BEGIN Supplied data

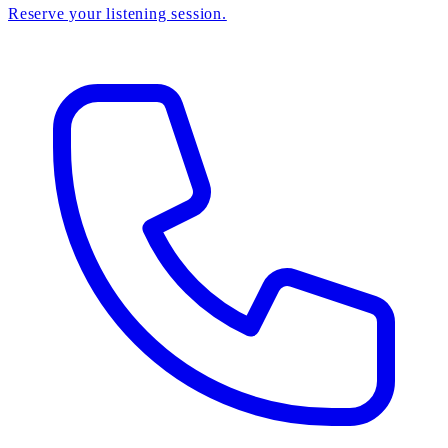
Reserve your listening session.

END Supplied data
BEGIN Supplied data

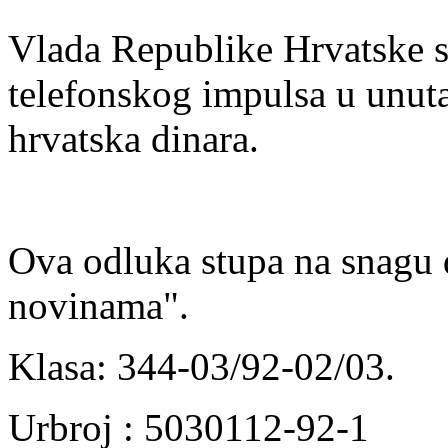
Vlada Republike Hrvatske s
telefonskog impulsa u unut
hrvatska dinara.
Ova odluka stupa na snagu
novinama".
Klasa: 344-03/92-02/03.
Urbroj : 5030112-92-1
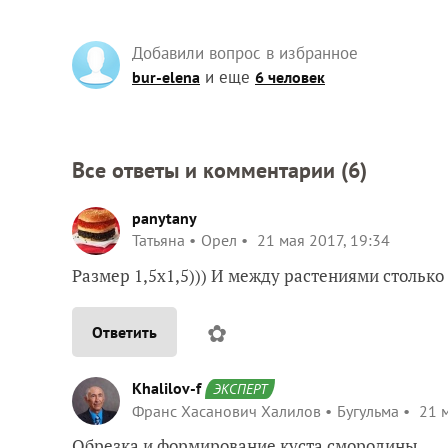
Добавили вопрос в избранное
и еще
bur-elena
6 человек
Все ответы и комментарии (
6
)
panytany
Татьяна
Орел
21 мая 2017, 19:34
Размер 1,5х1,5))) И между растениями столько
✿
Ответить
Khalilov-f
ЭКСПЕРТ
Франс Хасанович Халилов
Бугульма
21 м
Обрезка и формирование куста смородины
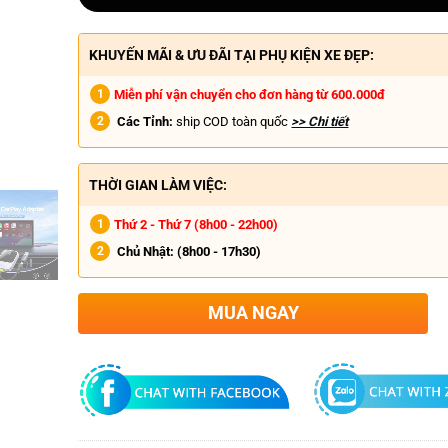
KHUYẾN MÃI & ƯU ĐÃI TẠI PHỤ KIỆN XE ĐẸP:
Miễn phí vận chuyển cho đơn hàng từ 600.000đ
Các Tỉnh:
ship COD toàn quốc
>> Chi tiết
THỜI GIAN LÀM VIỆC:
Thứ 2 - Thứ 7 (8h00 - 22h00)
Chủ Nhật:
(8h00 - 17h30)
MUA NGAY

END Supplied data
BEGIN Supplied data

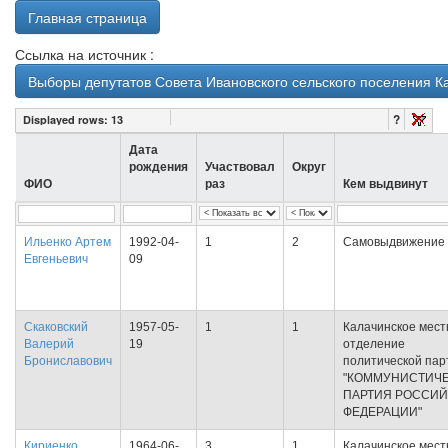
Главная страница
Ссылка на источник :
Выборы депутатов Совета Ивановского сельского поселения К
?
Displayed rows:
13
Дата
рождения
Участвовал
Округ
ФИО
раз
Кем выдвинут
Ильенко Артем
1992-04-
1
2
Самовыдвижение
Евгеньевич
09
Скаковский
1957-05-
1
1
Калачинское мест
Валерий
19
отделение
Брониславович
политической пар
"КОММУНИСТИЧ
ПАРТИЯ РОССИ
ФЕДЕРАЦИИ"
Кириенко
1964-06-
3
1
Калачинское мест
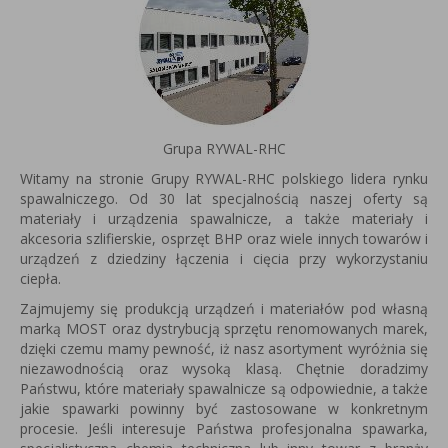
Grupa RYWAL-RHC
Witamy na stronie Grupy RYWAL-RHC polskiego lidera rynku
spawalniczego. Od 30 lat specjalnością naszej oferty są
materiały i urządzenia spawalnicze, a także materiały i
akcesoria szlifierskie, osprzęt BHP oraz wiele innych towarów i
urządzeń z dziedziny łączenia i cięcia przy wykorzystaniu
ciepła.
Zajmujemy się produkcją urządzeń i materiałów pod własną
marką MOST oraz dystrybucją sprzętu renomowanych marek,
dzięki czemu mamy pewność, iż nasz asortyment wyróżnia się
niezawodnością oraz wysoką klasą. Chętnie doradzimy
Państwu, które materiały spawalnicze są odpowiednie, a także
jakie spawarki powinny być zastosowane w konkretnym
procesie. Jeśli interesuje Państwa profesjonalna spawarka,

END Supplied data

-- Activity --
Pull out every line above that contains the string "także". Case counts.

-- Written reply --
materiały i urządzenia spawalnicze, a także materiały i
Państwu, które materiały spawalnicze są odpowiednie, a także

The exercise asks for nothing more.